Powerful and Easy to Use
Set Up Correlation Calculations
A series of intuitive dialog boxes in CODESSA's graphical interface guides you through the process of setting up the correlation, pairing property values with data files and determining which descriptors are to be computed.
Display Correlation Results
The GUI display the property data plotted against the computed multilinear regression line from the correlation equation.
- View Details of Descriptors
The convenient interface will show detailed information about descriptor values at each atom in the molecule.
Beautifully rendered 3-D Structures provide annotation of atom and bond descriptors. Fragments are defined by selecting atoms within a structure. Once a fragment string is defined, CODESSA will automatically identify the fragments within every structure. New Fragment descriptors can be calculated once fragments have been defined.
- Tables and Sets
Navigate Structures, Properties, Descriptors, and Correlations using extremely powerful Tables with complete filtering and sorting allowing you to see the data from any viewpoint.
The "Sets" tools can be used to define sub-groups of Structures or Descriptors to narrow your focus without losing any of the existing data. Create any number of "training sets" or "test sets" to fully explore your property.
Computes 600+ Descriptors from AMPAC Results
Simple descriptors reflecting the molecular composition of the molecule including numbers of atoms, numbers of atoms of a specific element, numbers of different types of bonds, rings, and molecular weight. Relative and average descriptors in this category are derived from various combinations.
Topological descriptors (also called topological indices) describe the atomic connectivity in the molecule. CODESSA calculates the following standard indexes: Weiner (atomic distance matrix), Randic (connectivity patterns) and Kier-Hall (connectivity), Kier (shape and flexibility), Balaban's J index and various information content descriptors (total, structural, complementary, bonding).
The optimized 3D structure from AMPAC is used to compute values describing: moments of inertia, 2D shadow areas, molecular volume, molecular surface area and gravitation indexes.

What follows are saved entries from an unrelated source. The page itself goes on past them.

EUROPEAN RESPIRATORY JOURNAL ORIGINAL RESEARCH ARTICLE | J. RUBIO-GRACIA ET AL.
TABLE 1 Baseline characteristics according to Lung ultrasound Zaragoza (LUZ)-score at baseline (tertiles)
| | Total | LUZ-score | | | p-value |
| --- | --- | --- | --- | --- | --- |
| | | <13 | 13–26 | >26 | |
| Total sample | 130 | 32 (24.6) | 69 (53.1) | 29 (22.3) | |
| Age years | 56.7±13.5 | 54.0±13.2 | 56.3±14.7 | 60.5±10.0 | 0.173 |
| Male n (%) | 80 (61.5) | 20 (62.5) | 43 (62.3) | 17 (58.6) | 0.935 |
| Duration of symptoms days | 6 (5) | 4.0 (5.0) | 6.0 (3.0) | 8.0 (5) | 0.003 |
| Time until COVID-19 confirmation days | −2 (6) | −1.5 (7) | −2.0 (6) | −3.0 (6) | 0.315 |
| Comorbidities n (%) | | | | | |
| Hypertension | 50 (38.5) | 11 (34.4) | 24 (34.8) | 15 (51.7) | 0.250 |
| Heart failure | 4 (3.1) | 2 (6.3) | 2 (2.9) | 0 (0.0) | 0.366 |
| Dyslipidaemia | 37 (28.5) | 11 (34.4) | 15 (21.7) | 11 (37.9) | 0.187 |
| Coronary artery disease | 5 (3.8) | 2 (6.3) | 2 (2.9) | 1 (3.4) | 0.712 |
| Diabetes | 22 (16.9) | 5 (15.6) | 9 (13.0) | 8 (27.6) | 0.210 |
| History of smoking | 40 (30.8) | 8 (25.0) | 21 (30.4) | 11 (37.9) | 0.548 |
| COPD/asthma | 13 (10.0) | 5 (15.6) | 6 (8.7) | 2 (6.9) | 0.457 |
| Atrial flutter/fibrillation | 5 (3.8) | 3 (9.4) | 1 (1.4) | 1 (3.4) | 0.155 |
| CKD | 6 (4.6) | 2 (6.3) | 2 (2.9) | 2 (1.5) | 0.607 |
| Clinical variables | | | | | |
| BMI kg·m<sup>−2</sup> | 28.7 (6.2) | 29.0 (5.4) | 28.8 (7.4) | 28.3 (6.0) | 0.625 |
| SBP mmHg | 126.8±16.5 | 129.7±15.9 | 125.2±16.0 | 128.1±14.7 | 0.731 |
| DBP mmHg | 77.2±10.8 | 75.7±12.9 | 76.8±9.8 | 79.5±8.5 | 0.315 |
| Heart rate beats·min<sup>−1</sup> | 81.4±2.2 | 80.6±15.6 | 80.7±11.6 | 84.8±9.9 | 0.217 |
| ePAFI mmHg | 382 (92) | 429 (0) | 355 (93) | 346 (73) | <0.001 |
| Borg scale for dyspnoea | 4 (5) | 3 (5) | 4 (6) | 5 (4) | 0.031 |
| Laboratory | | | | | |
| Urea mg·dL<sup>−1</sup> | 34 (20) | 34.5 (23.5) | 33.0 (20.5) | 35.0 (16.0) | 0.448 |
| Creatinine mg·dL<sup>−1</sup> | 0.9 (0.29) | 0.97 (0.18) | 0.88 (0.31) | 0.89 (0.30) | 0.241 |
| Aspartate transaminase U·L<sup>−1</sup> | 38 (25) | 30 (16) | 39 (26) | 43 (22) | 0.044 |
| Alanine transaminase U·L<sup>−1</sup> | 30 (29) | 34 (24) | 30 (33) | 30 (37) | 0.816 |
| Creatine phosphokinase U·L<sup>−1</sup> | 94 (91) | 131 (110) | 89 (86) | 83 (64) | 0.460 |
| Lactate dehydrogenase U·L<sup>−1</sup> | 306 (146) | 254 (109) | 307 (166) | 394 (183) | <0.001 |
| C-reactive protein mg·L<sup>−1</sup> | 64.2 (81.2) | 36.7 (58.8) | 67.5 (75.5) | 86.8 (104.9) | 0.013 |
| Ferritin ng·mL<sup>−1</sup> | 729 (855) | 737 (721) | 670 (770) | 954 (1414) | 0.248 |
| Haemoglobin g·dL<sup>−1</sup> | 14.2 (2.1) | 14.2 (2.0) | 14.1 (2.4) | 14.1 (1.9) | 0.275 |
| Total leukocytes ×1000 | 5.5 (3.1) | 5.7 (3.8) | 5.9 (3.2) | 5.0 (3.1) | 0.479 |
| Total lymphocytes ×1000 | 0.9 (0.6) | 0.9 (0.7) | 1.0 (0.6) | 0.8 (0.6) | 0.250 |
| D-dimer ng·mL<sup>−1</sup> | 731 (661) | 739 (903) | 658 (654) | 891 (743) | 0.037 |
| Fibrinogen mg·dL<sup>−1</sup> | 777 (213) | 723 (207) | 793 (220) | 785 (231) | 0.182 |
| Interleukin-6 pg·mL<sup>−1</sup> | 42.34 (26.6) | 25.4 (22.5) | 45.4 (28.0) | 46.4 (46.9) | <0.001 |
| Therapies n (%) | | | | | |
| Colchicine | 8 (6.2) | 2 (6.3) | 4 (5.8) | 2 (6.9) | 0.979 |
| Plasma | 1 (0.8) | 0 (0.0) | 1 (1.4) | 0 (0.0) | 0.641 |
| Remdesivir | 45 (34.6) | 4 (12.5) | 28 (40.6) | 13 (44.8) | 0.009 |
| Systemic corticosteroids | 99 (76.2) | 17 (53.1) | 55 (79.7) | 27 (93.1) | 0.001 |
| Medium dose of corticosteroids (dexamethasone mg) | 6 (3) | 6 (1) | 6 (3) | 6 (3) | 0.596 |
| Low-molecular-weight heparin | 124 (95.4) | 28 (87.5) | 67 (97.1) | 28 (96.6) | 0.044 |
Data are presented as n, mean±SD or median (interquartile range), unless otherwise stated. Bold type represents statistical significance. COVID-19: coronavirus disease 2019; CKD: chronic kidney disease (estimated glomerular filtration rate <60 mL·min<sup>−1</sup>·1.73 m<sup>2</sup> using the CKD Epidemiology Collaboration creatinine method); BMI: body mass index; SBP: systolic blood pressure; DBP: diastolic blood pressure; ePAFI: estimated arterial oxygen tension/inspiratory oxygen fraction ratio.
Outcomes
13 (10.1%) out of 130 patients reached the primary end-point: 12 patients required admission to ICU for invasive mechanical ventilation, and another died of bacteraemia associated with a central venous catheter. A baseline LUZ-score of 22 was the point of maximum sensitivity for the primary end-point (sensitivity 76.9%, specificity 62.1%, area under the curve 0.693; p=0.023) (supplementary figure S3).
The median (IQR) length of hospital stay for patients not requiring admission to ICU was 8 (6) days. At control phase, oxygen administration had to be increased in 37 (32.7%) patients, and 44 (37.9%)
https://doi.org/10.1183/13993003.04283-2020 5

Quantum mechanical results from AMPAC provide the charges needed to compute this information which includes: minimum and maximum charges, absolute atomic charges, Zefirov partial charges, dipole moments and molecular polarizability. and a wide array of charged partial surface areas.
Charged Partial Surface Areas
This important set of descriptors was invented by Peter Jurs and are among the most frequently cited in the literature, and are intuitively related to many chemical and biological properties. The portions of molecules assigned a positive or negative charge, the total surface area, relative values and differences between these quantities all have chemical significance and are computed automatically by CODESSA.

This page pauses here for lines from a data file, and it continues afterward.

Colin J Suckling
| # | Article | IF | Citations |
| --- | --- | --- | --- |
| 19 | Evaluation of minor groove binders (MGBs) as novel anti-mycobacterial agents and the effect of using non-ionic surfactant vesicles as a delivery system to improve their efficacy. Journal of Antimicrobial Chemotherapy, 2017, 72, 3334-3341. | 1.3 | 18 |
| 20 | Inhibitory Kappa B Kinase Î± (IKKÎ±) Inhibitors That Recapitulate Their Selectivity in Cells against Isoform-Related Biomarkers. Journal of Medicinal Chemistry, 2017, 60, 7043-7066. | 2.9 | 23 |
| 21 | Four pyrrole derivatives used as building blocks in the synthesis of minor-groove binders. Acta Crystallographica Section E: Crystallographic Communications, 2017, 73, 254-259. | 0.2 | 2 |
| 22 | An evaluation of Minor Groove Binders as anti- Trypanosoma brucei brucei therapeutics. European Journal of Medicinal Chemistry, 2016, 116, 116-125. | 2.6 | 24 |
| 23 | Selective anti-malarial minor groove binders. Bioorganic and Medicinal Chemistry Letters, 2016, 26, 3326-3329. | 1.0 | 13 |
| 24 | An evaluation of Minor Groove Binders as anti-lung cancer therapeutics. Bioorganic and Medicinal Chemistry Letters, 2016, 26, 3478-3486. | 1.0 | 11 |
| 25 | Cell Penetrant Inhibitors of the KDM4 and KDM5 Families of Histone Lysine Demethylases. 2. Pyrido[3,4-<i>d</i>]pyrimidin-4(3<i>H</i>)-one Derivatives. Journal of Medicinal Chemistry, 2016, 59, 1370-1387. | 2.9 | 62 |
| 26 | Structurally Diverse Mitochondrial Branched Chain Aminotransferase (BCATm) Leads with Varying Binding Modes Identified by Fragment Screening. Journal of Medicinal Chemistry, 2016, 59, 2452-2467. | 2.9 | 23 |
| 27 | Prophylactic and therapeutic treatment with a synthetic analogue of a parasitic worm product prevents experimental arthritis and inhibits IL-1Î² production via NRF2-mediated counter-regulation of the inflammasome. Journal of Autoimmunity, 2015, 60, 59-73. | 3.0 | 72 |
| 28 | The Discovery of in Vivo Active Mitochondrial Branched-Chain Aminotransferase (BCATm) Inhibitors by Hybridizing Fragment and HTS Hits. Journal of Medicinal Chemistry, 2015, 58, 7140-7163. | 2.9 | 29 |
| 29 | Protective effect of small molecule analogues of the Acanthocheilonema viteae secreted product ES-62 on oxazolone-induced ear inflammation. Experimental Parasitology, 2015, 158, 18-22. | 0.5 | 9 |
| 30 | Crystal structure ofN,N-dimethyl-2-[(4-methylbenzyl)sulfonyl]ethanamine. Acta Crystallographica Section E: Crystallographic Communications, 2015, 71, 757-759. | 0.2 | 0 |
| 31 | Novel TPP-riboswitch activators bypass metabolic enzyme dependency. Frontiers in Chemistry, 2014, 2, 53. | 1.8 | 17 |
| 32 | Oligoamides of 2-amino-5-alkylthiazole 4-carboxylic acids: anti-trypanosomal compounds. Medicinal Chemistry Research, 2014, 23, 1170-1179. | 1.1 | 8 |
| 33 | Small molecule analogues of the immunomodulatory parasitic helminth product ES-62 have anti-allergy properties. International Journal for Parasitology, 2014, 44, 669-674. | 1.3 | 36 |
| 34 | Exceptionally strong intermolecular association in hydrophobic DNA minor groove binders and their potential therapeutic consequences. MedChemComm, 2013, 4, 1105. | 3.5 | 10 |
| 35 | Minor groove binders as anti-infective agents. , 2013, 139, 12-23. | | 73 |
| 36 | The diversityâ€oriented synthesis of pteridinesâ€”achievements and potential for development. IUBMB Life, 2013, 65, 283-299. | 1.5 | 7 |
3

These indexes represent the majority of the descriptors that CODESSA computes. Many are computed directly from molecular wavefunctions and include: quantum mechanical energy (electronic, nuclear attraction/repulsion) distributions, ionization potentials, electron affinities, and resonance/exchange energies. Other descriptors are computed from various characteristics of the molecular orbitals and include: HOMO/LUMO energy gap, MO energies, bond orders and nucleophilic/electrophilic reactivity indexes. Various values describing solvation energies are also available from the QM information including the Kirkwood-Onsager cavitation indexes.
ISODENSITY Surface and Electrostatic Potential (ESP) mapped surfaces from AMPAC or GAUSSIAN provide a new collection of very powerful descriptors.
CODESSA supports user-defined subsets of connected atoms within a molecule called Fragments. CODESSA can generate descriptors for these user-defined fragments utilizing atomic data for just those atoms. This allows the user to hide portions of the molecule or focus only on the common sub-structure of the training set.
For example, a Chlorine substituent on a benzene ring would dominate charge-based descriptors; whereas, by defining a benzene fragment, the effect of the Chlorine on the ring system can be explored separately.
CODESSA's thermodynamic descriptors are available from analyzing the vibrational modes predicted by AMPAC. Various partitions of the vibrational, rotational and translational energies complement informative combinations of heat of formation, entropy and normal modes.
Construct Custom Descriptors
Combine existing descriptors using mathematical operations to create new descriptors. Use count-based descriptors to normalize any molecular descriptor. Experiment and follow your intuition. As good as CODESSA may be, you still know more chemistry!
Advanced Correlation Development and Statistical Analysis
Heuristic Descriptor Selection and Correlation
The selection of the best subset of descriptors from the hundreds available in CODESSA is critical for derivation of reliable correlations. CODESSA's heuristic method (unique to CODESSA) follows a sensible and intuitive pathway for eliminating variables from consideration. Further statistical tests are applied to the remaining descriptors, producing a ranked set of the best correlations, rated by various quality indexes.
Correlation equations can be derived with different numbers of descriptors. As with all methods in CODESSA, the regression correlation coefficient (R2), F-ratio, standard deviation, and standard error are listed for the overall correlation and t-test values for each parameter are also provided.
Best Multilinear Regression
BMLR is an automated procedure to suggest which correlation might account for the most variation.